● **About this exercise**: Since pictures are not wanted in the copy, output only the rest of each record exactly.

● **Excerpted data**:
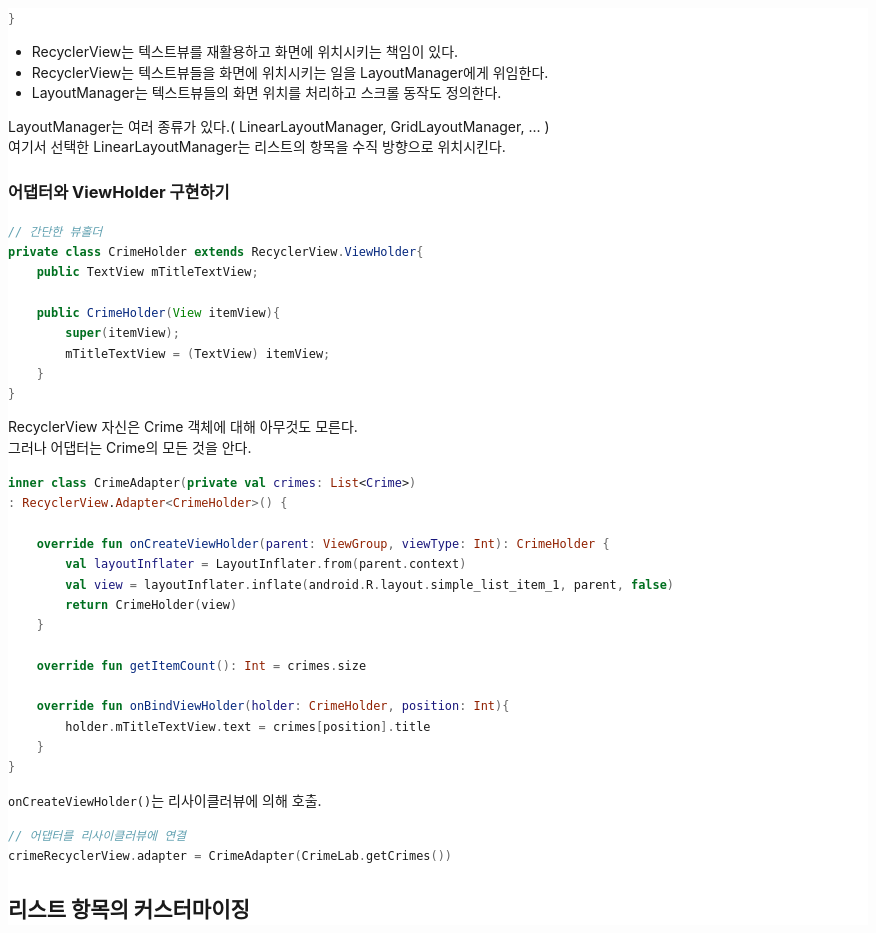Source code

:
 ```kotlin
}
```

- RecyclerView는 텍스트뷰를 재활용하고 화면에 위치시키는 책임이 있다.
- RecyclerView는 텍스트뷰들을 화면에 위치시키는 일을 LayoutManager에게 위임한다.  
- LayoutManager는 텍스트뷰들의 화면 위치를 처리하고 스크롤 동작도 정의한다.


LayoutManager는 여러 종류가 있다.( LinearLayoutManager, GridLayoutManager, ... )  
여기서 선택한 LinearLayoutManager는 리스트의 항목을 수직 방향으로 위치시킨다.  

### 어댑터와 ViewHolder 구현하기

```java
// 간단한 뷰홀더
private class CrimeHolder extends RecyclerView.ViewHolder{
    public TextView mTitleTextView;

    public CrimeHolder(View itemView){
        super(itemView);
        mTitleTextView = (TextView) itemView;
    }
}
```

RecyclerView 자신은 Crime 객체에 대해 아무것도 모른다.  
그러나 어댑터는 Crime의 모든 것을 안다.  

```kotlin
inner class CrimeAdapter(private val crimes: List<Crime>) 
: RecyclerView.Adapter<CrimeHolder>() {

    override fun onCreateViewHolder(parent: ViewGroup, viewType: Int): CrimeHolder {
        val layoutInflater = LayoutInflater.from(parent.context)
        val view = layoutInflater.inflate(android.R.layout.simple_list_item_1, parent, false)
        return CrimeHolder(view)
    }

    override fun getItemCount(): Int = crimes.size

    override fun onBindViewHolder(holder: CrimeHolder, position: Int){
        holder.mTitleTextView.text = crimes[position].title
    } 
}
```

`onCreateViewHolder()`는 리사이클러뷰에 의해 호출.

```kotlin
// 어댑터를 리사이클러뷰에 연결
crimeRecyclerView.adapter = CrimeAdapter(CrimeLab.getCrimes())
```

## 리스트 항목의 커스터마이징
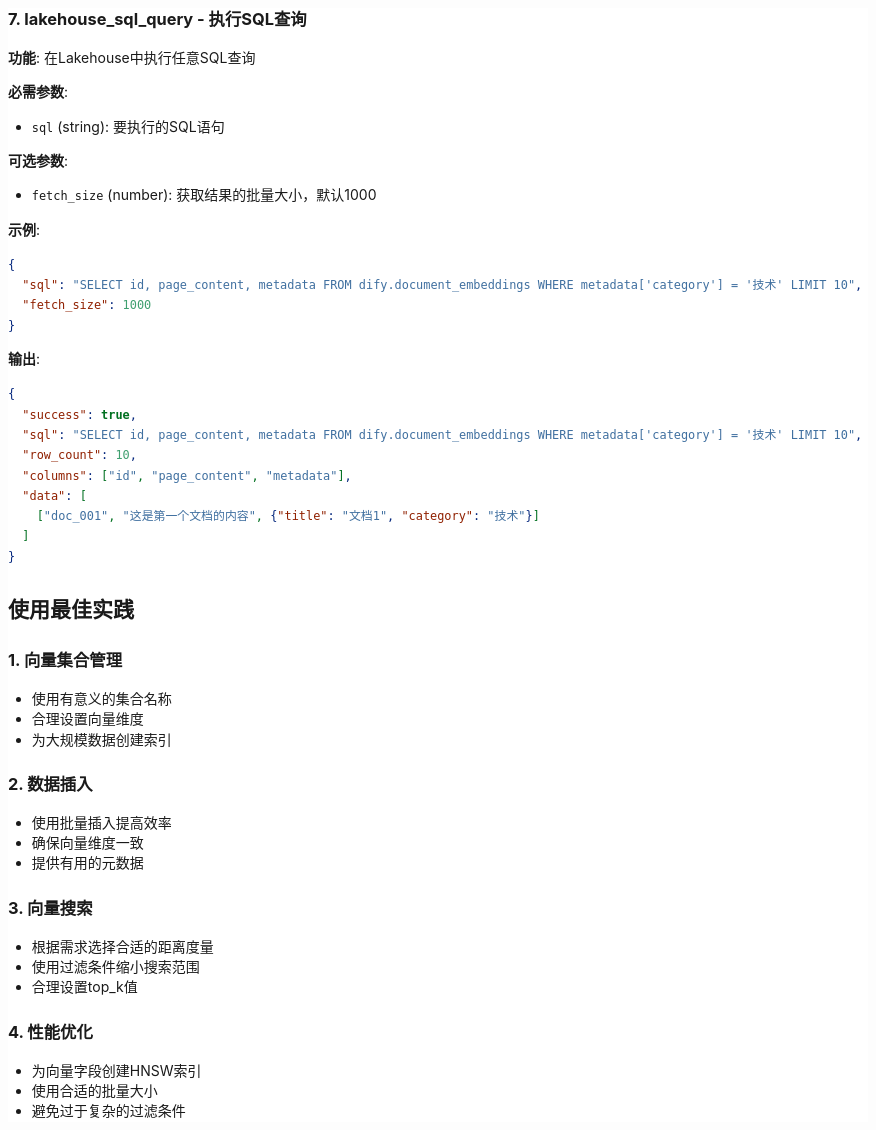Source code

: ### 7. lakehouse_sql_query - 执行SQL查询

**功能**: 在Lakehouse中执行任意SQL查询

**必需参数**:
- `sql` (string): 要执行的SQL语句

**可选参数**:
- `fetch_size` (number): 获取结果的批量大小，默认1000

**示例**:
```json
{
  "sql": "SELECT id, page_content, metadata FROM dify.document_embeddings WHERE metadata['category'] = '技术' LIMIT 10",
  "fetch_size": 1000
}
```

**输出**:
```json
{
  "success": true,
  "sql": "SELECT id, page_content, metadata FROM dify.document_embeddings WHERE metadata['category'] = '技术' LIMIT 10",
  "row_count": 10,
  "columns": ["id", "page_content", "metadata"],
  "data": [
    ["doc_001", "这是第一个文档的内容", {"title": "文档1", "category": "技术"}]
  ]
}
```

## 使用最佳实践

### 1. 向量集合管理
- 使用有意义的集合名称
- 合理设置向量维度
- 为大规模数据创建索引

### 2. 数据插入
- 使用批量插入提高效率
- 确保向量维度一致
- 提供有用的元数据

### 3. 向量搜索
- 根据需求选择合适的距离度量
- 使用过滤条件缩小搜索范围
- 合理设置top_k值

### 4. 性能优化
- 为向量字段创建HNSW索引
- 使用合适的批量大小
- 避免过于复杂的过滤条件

● **Task output**:
Source code

:
 ```kotlin
}
```

- RecyclerView는 텍스트뷰를 재활용하고 화면에 위치시키는 책임이 있다.
- RecyclerView는 텍스트뷰들을 화면에 위치시키는 일을 LayoutManager에게 위임한다.  
- LayoutManager는 텍스트뷰들의 화면 위치를 처리하고 스크롤 동작도 정의한다.


LayoutManager는 여러 종류가 있다.( LinearLayoutManager, GridLayoutManager, ... )  
여기서 선택한 LinearLayoutManager는 리스트의 항목을 수직 방향으로 위치시킨다.  

### 어댑터와 ViewHolder 구현하기

```java
// 간단한 뷰홀더
private class CrimeHolder extends RecyclerView.ViewHolder{
    public TextView mTitleTextView;

    public CrimeHolder(View itemView){
        super(itemView);
        mTitleTextView = (TextView) itemView;
    }
}
```

RecyclerView 자신은 Crime 객체에 대해 아무것도 모른다.  
그러나 어댑터는 Crime의 모든 것을 안다.  

```kotlin
inner class CrimeAdapter(private val crimes: List<Crime>) 
: RecyclerView.Adapter<CrimeHolder>() {

    override fun onCreateViewHolder(parent: ViewGroup, viewType: Int): CrimeHolder {
        val layoutInflater = LayoutInflater.from(parent.context)
        val view = layoutInflater.inflate(android.R.layout.simple_list_item_1, parent, false)
        return CrimeHolder(view)
    }

    override fun getItemCount(): Int = crimes.size

    override fun onBindViewHolder(holder: CrimeHolder, position: Int){
        holder.mTitleTextView.text = crimes[position].title
    } 
}
```

`onCreateViewHolder()`는 리사이클러뷰에 의해 호출.

```kotlin
// 어댑터를 리사이클러뷰에 연결
crimeRecyclerView.adapter = CrimeAdapter(CrimeLab.getCrimes())
```

## 리스트 항목의 커스터마이징
Source code

: ### 7. lakehouse_sql_query - 执行SQL查询

**功能**: 在Lakehouse中执行任意SQL查询

**必需参数**:
- `sql` (string): 要执行的SQL语句

**可选参数**:
- `fetch_size` (number): 获取结果的批量大小，默认1000

**示例**:
```json
{
  "sql": "SELECT id, page_content, metadata FROM dify.document_embeddings WHERE metadata['category'] = '技术' LIMIT 10",
  "fetch_size": 1000
}
```

**输出**:
```json
{
  "success": true,
  "sql": "SELECT id, page_content, metadata FROM dify.document_embeddings WHERE metadata['category'] = '技术' LIMIT 10",
  "row_count": 10,
  "columns": ["id", "page_content", "metadata"],
  "data": [
    ["doc_001", "这是第一个文档的内容", {"title": "文档1", "category": "技术"}]
  ]
}
```

## 使用最佳实践

### 1. 向量集合管理
- 使用有意义的集合名称
- 合理设置向量维度
- 为大规模数据创建索引

### 2. 数据插入
- 使用批量插入提高效率
- 确保向量维度一致
- 提供有用的元数据

### 3. 向量搜索
- 根据需求选择合适的距离度量
- 使用过滤条件缩小搜索范围
- 合理设置top_k值

### 4. 性能优化
- 为向量字段创建HNSW索引
- 使用合适的批量大小
- 避免过于复杂的过滤条件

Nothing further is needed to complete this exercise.